The film finds emotional catharsis through the father and daughter dynamic.

Zach Braff stars as Curtis

The lighting in Girls Like Girls is another standout. Even in the rare nighttime or twilight scene, everything is bright enough to see, and usually filled with lush color composition. This is not a given in certain, like-minded indie films, which often under saturate themselves in the pursuit of some kind of visual melancholy. It is odd, sometimes, that even some scenes that feel like they are taking place at night, or later in the day, have a bright sky above them, but that is preferable to scenes with too little light every single time.

When Coley and Sonya aren’t exploring their relationship or how their other friends play into the mix, Coley is also navigating her relationship with her father, Curtis. Or, really, he’s trying to navigate his relationship with her. Coley’s father left when she was young, and it’s unclear whether they’ve been in much contact, if at all, since then. But from square one, Girls Like Girls paints Curtis with the softest brush.

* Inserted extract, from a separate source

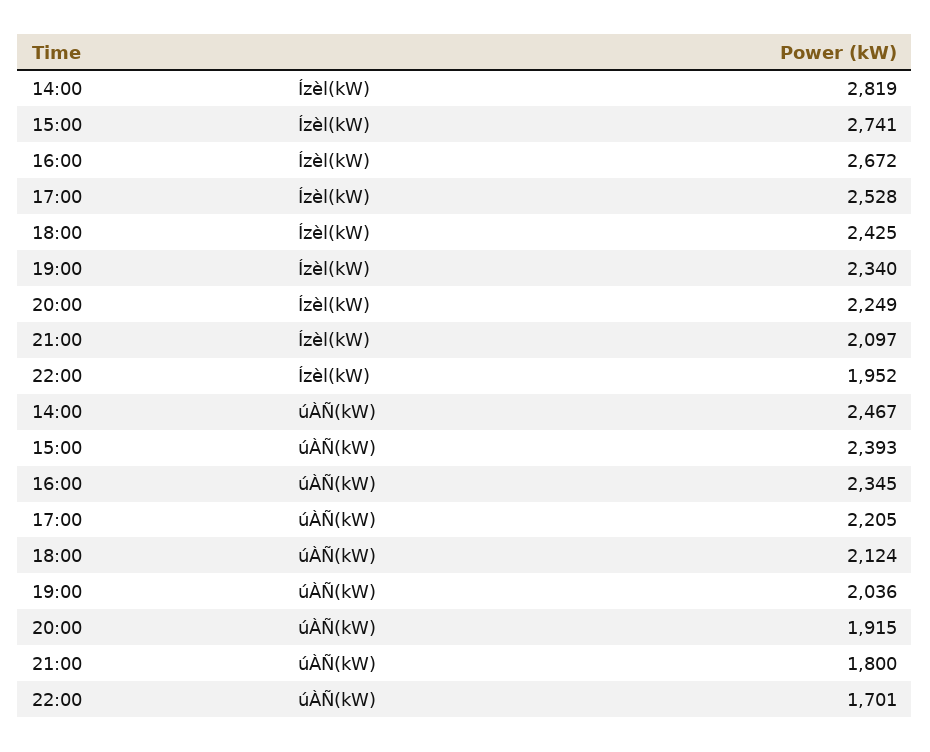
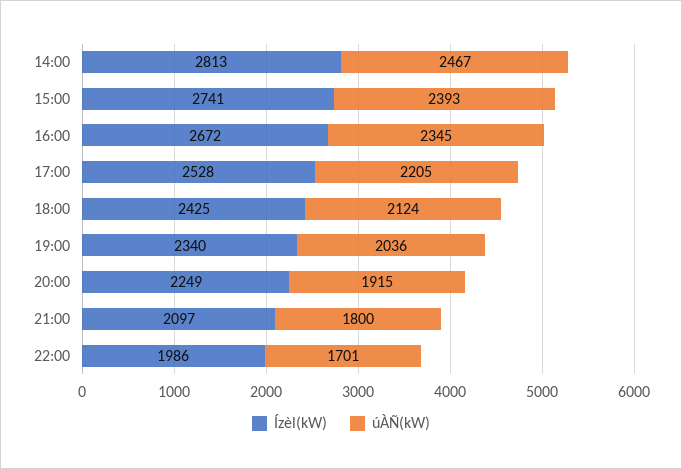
Ízèl(kW), 14:00: 2819 -> 2813
Ízèl(kW), 22:00: 1952 -> 1986

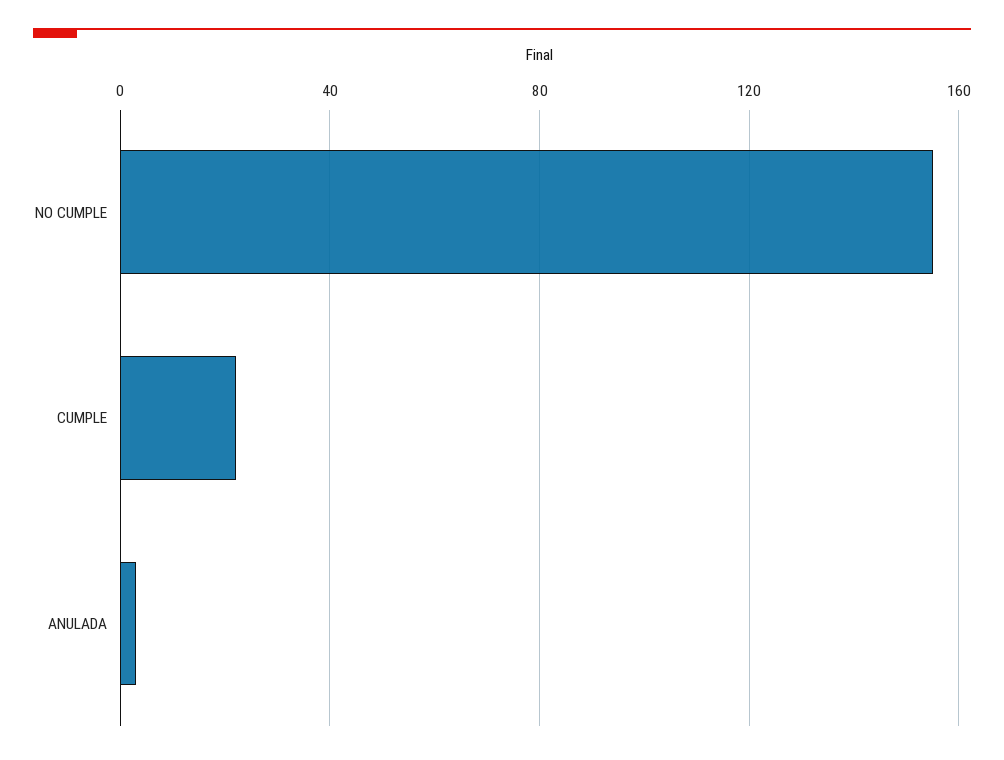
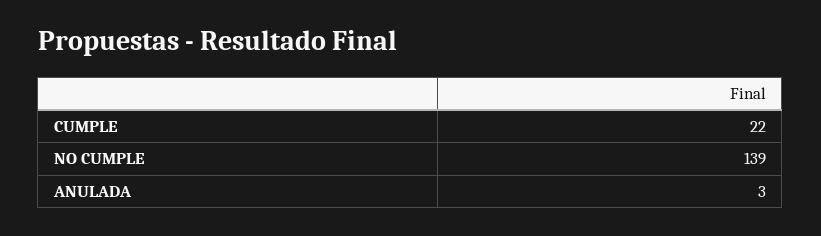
NO CUMPLE: 155 -> 139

Shy and awkward himself, Curtis is incredibly patient with Coley, encouraging her even as he urges her to connect with him, but never pushing her too far on it. He deserves a dad-of-the-year award. Braff plays him with just enough softness, but never too much timidity. You feel bad for him, too. As a result, the film delivers ample catharsis when he and Coley do connect.

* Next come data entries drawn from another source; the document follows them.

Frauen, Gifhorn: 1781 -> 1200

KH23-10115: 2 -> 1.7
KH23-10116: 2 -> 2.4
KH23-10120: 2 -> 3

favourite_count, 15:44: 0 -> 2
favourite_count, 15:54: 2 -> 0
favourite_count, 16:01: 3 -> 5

With Girls Like Girls Hayley Kiyoko delivers a confident directorial debut. 

A still from Girls Like Girls

Girls Like Girls doesn’t overdo it with its Y2K references. A lot of the movie revolves around using AIM to communicate, and the outfits are on-point, but you’re not hammered over the head with topical references. You’re also not inundated with the toxic culture of the time, either. There’s just enough reference to homophobia and disordered eating, for example, to place you squarely in what it felt like to live in that era, but not too much that it overtakes the movie.

Just because life might have been even harder for these characters in the real 2006 doesn’t mean that a movie has to portray it to that extent. The cast is diverse, the friends try their best, and their language isn’t unnecessarily cruel. It’s a gift to the viewer to have as much of 2006 as is necessary to place yourself in the headspace without being retraumatizing.

Girls Like Girls is a simple queer coming-of-age story. Yet its performances elevate it while its insistence on empathizing with nearly all of its characters, as well as its audience, elevates the material. It’s short and sweet, attentive to the audience’s needs, and altogether a solid directorial debut for Hayley Kiyoko.

Girls Like Girls is in theaters June 19th.

Girls Like Girls

7/10

TL;DR

Girls Like Girls is a simple queer coming-of-age story. Yet its performances elevate it while its insistence on empathizing with nearly all of its characters, as well as its audience, elevates the material.